### WHAT YOU WILL DO
Go through the material line by line and copy each one with the word "relocated".

┌────────

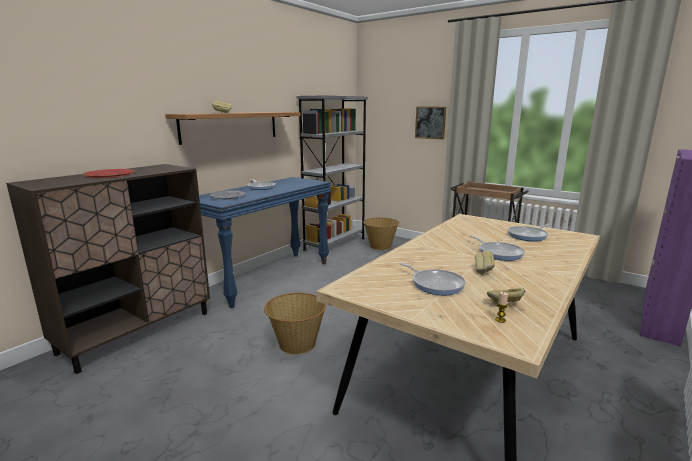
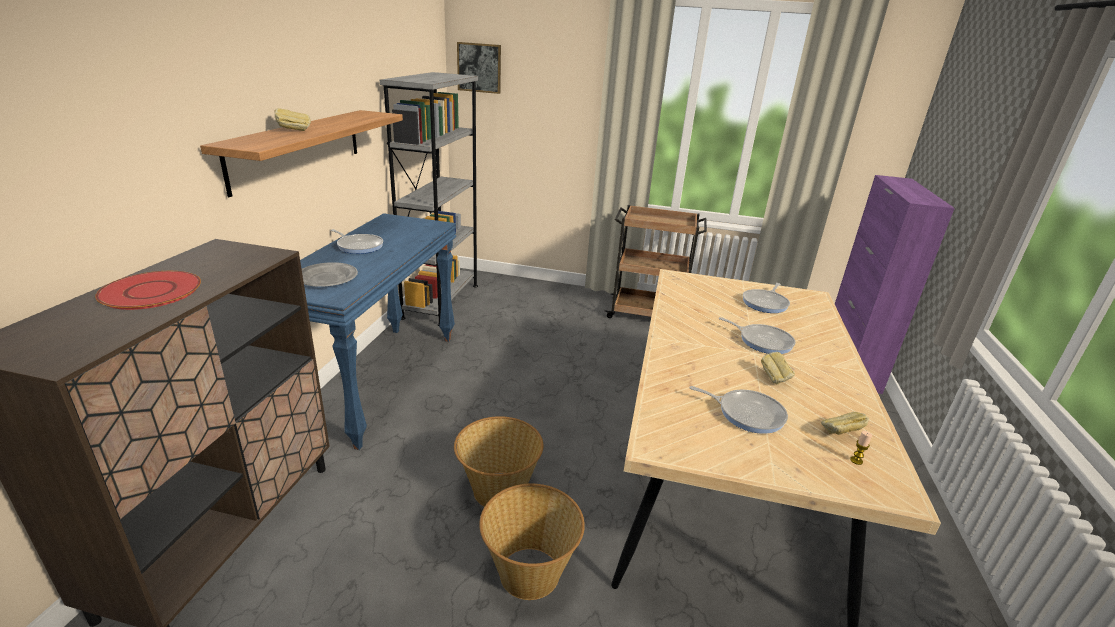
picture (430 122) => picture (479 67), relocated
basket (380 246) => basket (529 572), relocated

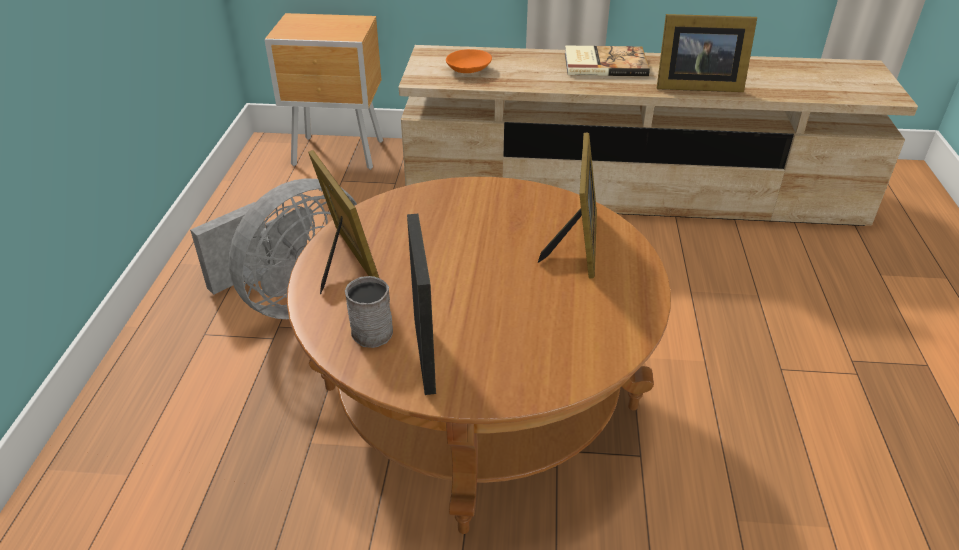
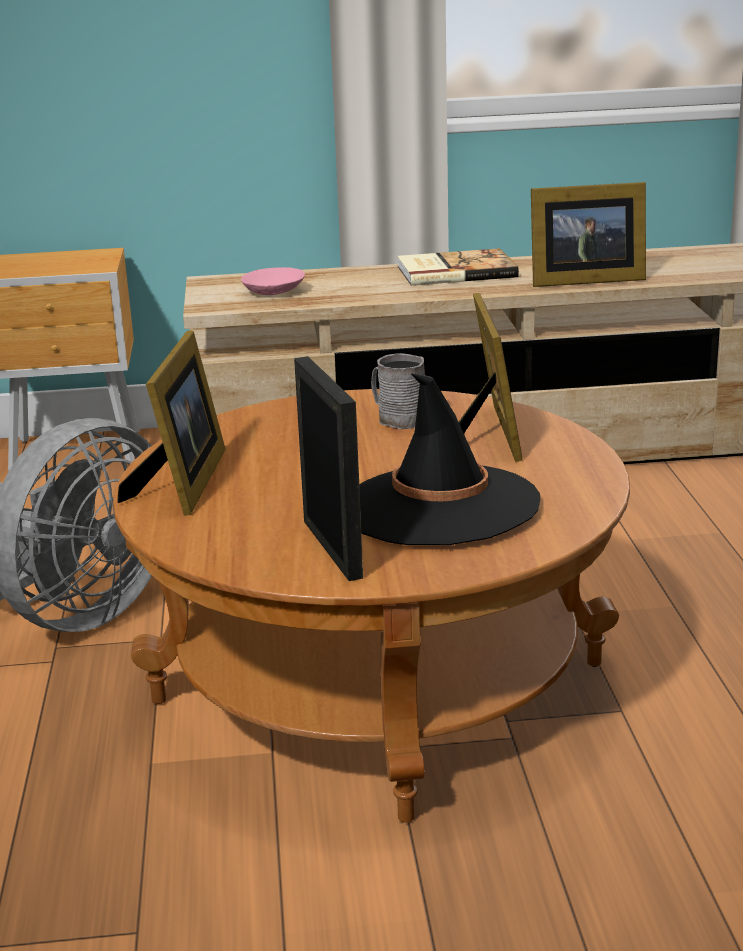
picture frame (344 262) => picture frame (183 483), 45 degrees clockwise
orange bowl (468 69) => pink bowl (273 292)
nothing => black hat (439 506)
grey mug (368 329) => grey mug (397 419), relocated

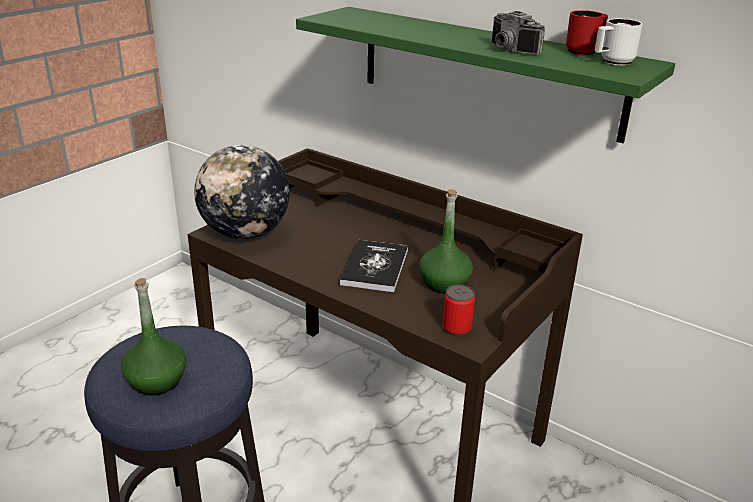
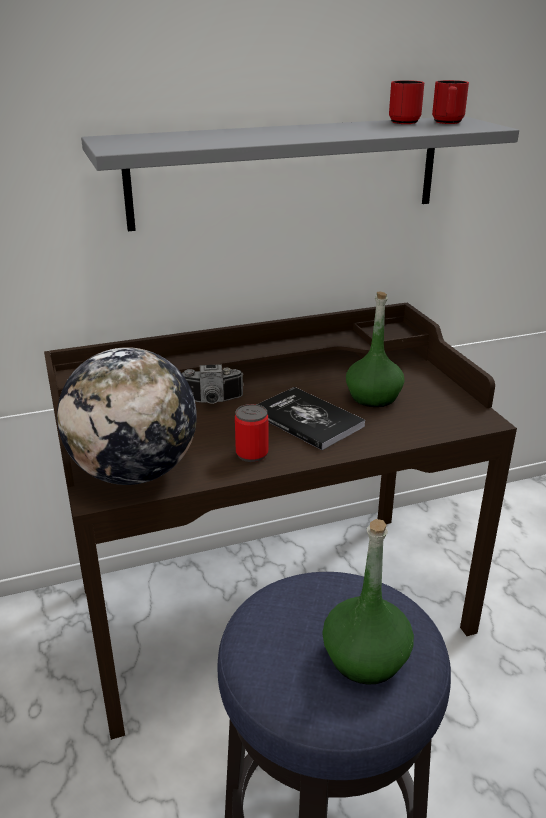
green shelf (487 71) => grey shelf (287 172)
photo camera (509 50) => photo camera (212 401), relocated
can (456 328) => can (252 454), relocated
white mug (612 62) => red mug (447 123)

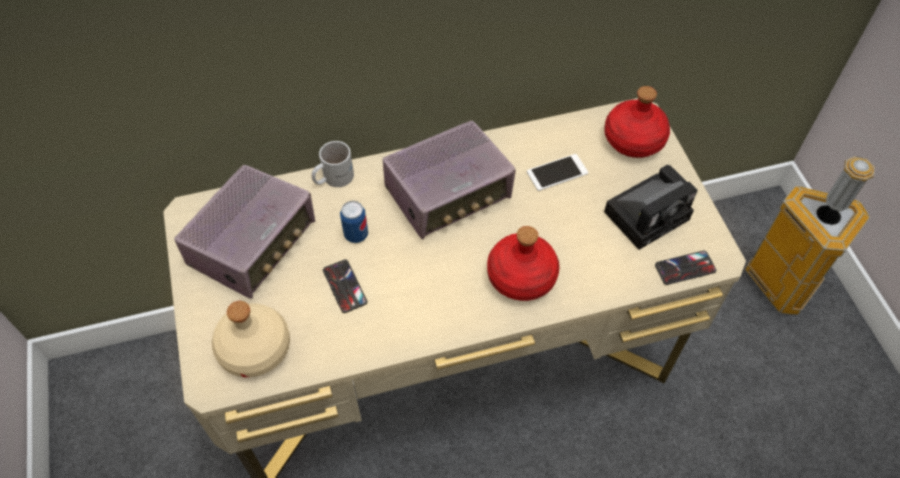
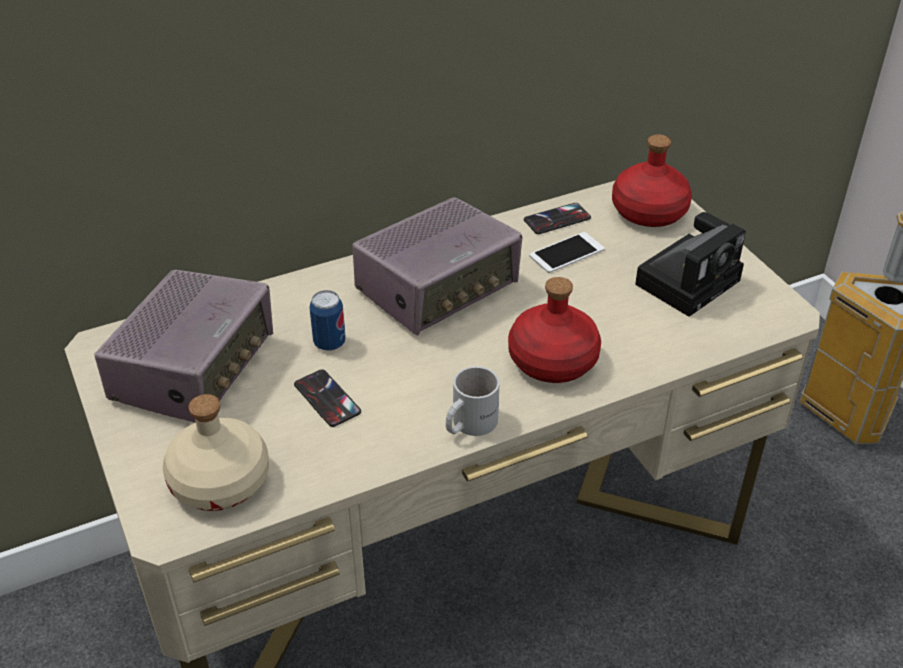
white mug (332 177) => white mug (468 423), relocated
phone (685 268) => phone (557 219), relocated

└────────

### OUTPUT BELOW
picture (430 122) => picture (479 67), relocated
basket (380 246) => basket (529 572), relocated
grey mug (368 329) => grey mug (397 419), relocated
photo camera (509 50) => photo camera (212 401), relocated
can (456 328) => can (252 454), relocated
white mug (332 177) => white mug (468 423), relocated
phone (685 268) => phone (557 219), relocated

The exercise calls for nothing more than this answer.